Un quartier à dimension internationale

Dans leur deuxième étude, Julien Martin et Florian Mayneris montrent que le Quartier latin accueille proportionnellement plus de résidents issus de l’immigration que le reste de l’Île de Montréal. Cette forte présence de personnes immigrantes s’est accentuée au cours des deux dernières décennies.

«Ce phénomène n’est pas propre au Quartier latin et témoigne des politiques favorables à l’immigration des gouvernements canadien et québécois au cours des dernières années, explique Julien Martin. On constate également un phénomène de réseau. Quand des personnes issues de l’international viennent s’établir dans une ville, elles se tournent généralement vers les quartiers où vit déjà une population immigrante.»

«La hausse des résidents immigrants dans le Quartier latin est due aussi à la part de résidents temporaires ou non permanents qui s’y installent, ce qui reflète probablement l’importance des étudiantes et étudiants internationaux au sein de la population du quartier», remarque Florian Myaneris.

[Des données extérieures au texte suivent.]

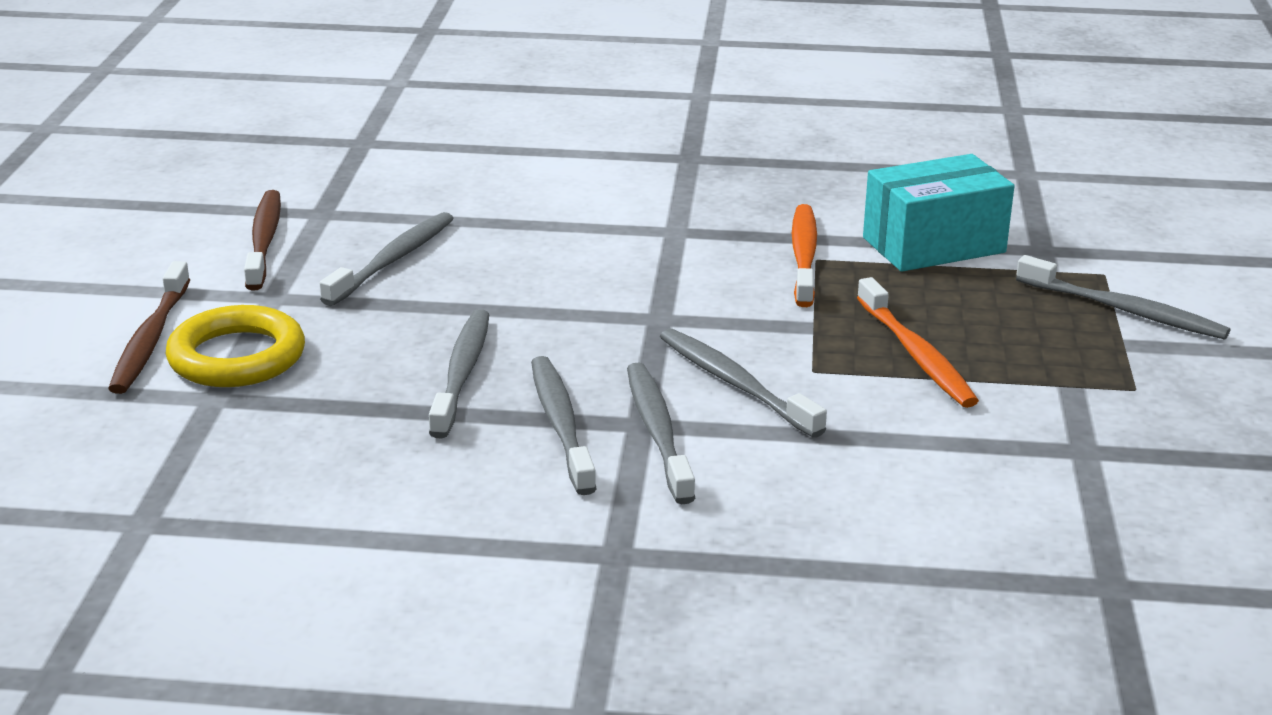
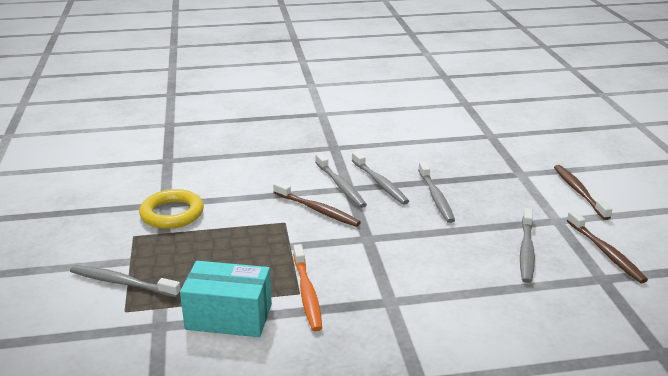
camera: 165 degrees right, 0 degrees up
yellow ring [165,305,305,387] -> yellow ring moved to [139,189,204,229]
grey toothbrush [660,328,827,438] -> brown toothbrush [273,181,361,227]
orange toothbrush [857,277,979,408] -> none
turquoise box [863,154,1014,272] -> turquoise box turned 45 degrees clockwise [180,261,272,337]

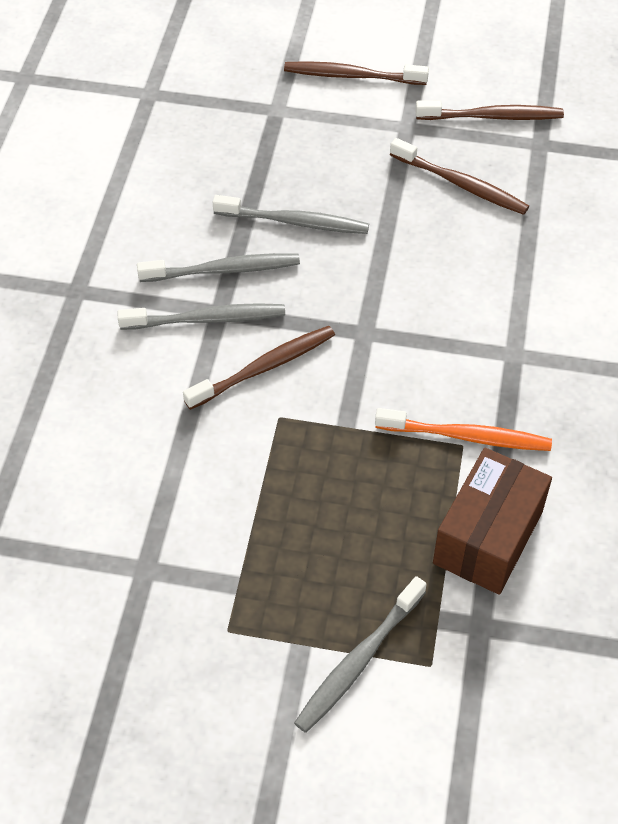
camera: 70 degrees left, 25 degrees up
yellow ring [139,189,204,229] -> none
turquoise box [180,261,272,337] -> brown box [433,448,552,595]
grey toothbrush [520,208,535,283] -> brown toothbrush [390,138,529,215]

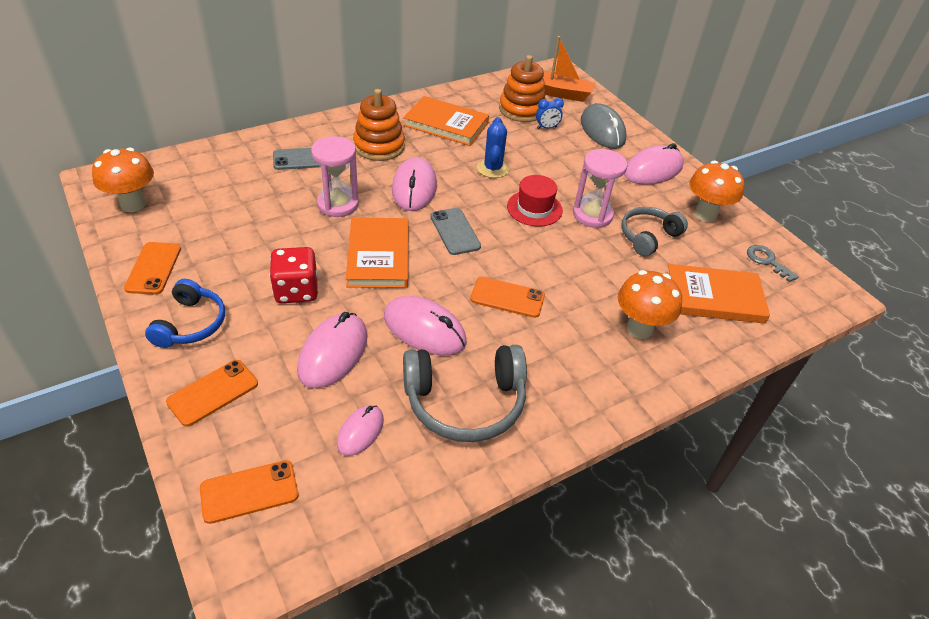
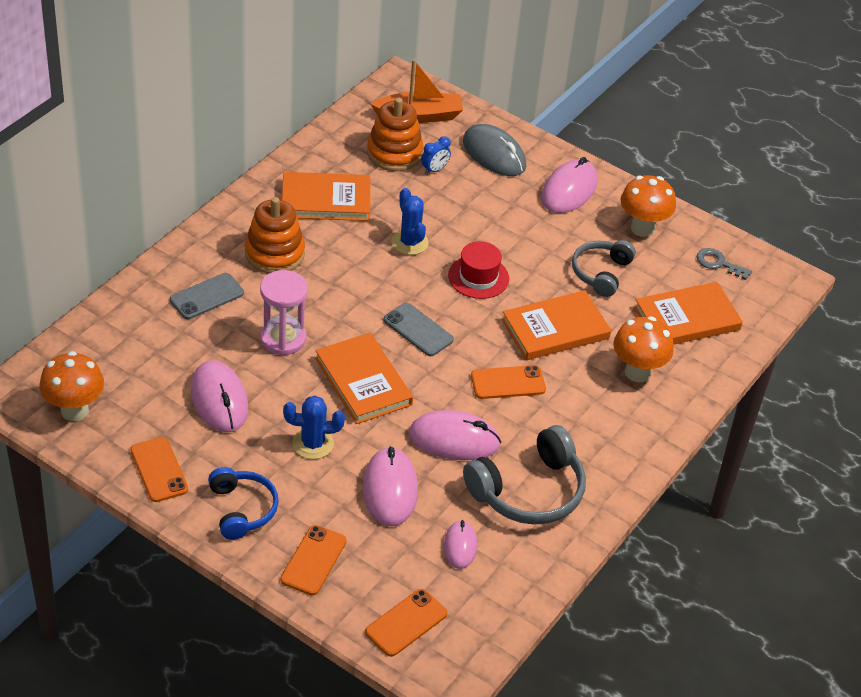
camera: 25 degrees left, 0 degrees up
red dice [269,247,318,303] -> blue cactus [283,396,345,459]
pink mouse [392,157,437,211] -> pink mouse moved to [191,360,248,432]
pink hourglass [573,149,627,228] -> none
none -> orange book [502,290,611,360]

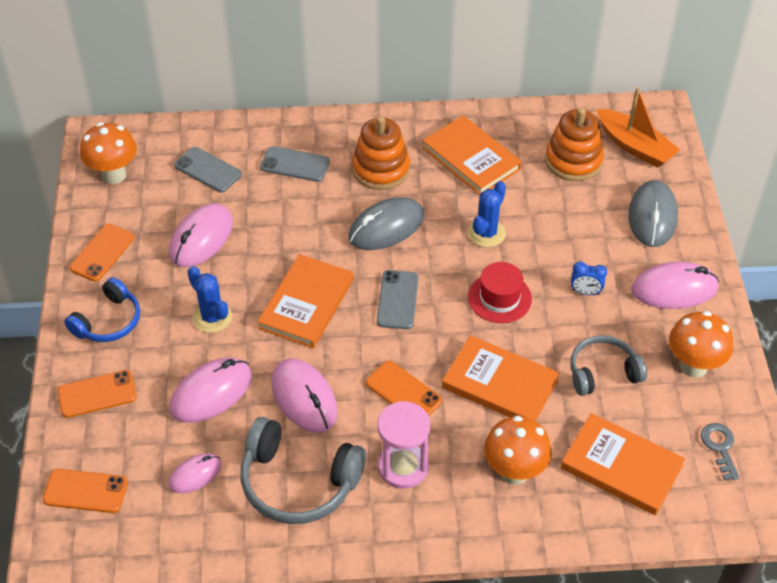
camera: 55 degrees right, 5 degrees up
pink hourglass [260,270,308,356] -> pink hourglass moved to [377,401,431,489]
blue clock [421,136,451,174] -> blue clock moved to [571,262,607,295]
none -> grey phone [174,147,242,193]
none -> grey mouse [349,197,424,250]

Le Quartier latin accueille une population immigrante diversifiée, dont les origines diffèrent de celles d’autres quartiers de Montréal. Ces 20 dernières années, on observe des changements dans la composition de cette population: une augmentation forte et régulière de la proportion de personnes nées en Chine et en France, une croissance moins spectaculaire des personnes originaires du Maroc et des États-Unis, et une évolution non-linéaire de la part de personnes nées au Bangladesh et au Vietnam. Ces dynamiques reflètent la composition des vagues de migrations à Montréal, mais aussi les choix de localisation des personnes immigrantes.


Recul du français

En ce qui concerne la langue parlée principalement à la maison dans le Quartier latin, le français est le plus souvent utilisé, mais il a reculé, passant de 66% en 2001 à 55% environ en 2021, alors que l’anglais a connu une hausse durant la même période, passant de 9,18% à près de 22%.

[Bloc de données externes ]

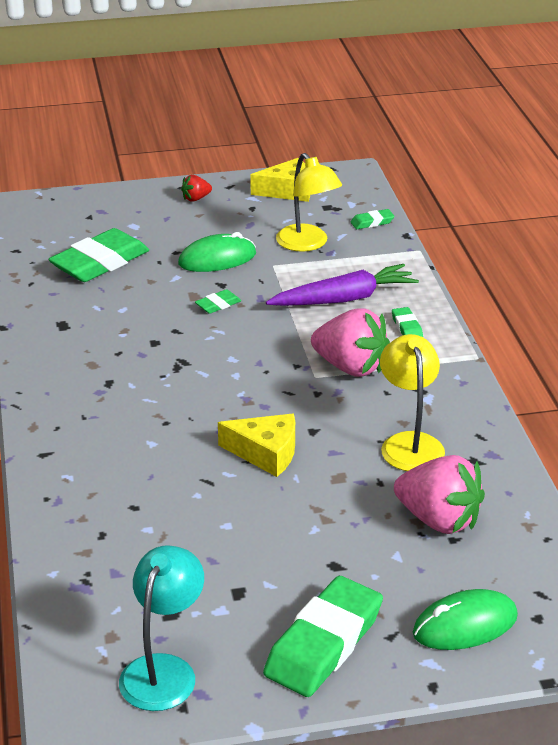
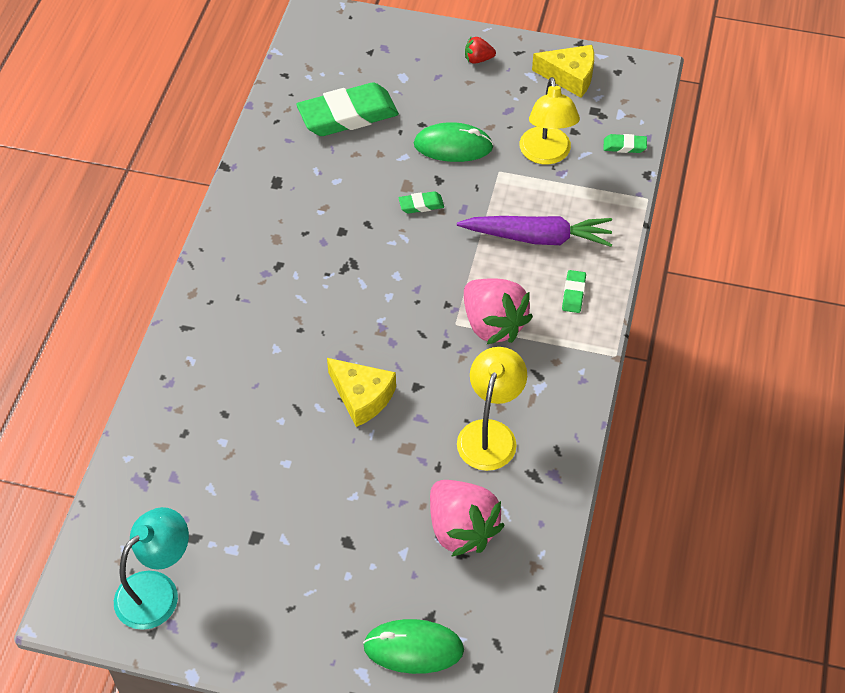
camera: 25 degrees right, 20 degrees up
green eraser [263,576,383,697] -> none

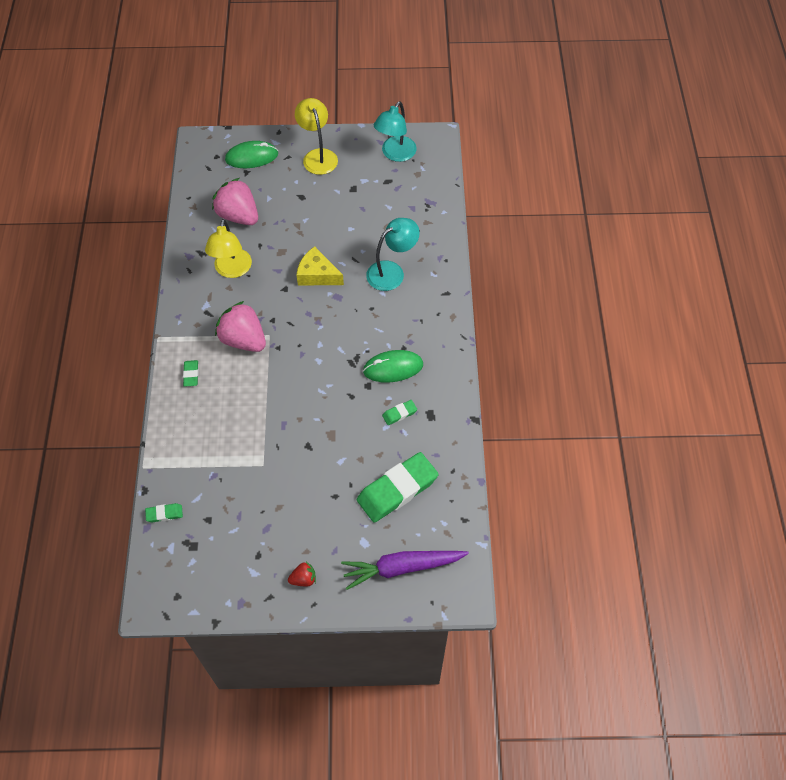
camera: 165 degrees right, 5 degrees up
green eraser [399,191,444,214] -> green eraser moved to [382,400,417,425]
green mouse [414,122,494,162] -> green mouse moved to [363,350,423,383]
purple carrot [457,216,613,247] -> purple carrot moved to [341,551,469,590]
yellow lamp [520,77,580,165] -> yellow lamp moved to [295,98,338,175]
yellow cheese [532,45,594,98] -> none
none -> turquoise lamp [366,218,420,291]

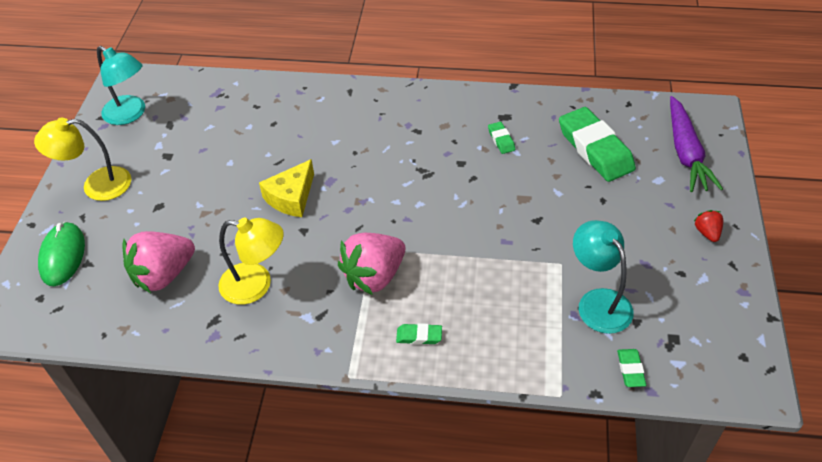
camera: 80 degrees left, 10 degrees down
green mouse [363,350,423,383] -> none
turquoise lamp [366,218,420,291] -> turquoise lamp moved to [573,220,634,334]

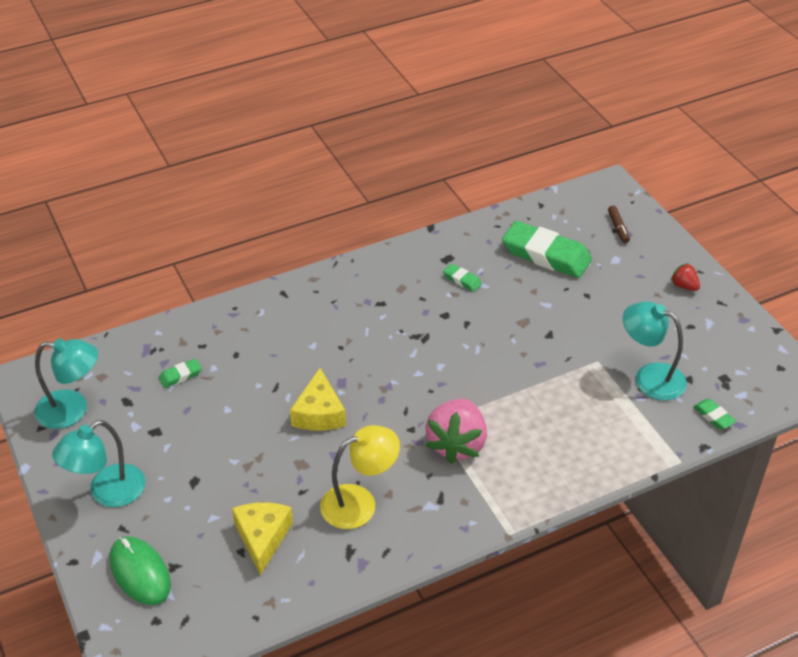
camera: 35 degrees left, 5 degrees down
yellow lamp [34,118,131,201] -> turquoise lamp [52,420,145,507]
pink strawberry [122,231,195,293] -> yellow cheese [232,502,293,575]
green eraser [396,323,442,345] -> green eraser moved to [159,359,202,388]
purple carrot [670,96,723,192] -> brown marker [608,206,630,243]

«Cette hausse de l’anglais peut s’expliquer par une croissance des ménages anglophones et des ménages – couples ou colocataires – de différentes nationalités utilisant l’anglais comme langue commune», relève Julien Martin. «Cela dit, le fait que des personnes déclarent parler principalement l’anglais à la maison ne signifie pas qu’elle ne maîtrisent pas le français, souligne Florian Mayneris. Certains utilisent simplement une autre langue pour communiquer au sein de leur foyer.»

Selon les chercheurs, ces résultats sont intéressants en raison des enjeux de valorisation du français et de promotion de la culture francophone, lesquels sont associés à la relance du Quartier latin.

La diversité ethnique et culturelle conduit-elle nécessairement à une mixité des communautés? «On sait que plusieurs villes nord-américaines ont une forte composante multiculturelle, et on sait aussi que les différentes communautés qui y résident vivent souvent dans des quartiers cloisonnées, dit Julien Martin. Le Quartier latin, quant à lui, est un lieu de confluence de communautés diverses avec le quartier chinois au sud-ouest, les Habitations Jeanne-Mance un peu plus loin, où vivent des gens originaires du Bangladesh et d’Haïti, et des personnes originaires d’Europe au nord-est. Les possibilités pour que ces populations interagissent entre elles à travers différentes activités existent.»

Les professeurs considèrent que des études qualitatives, menées par d’autres chercheuses et chercheurs de l’UQAM, permettraient de compléter le portait du quartier qu’ils ont brossé.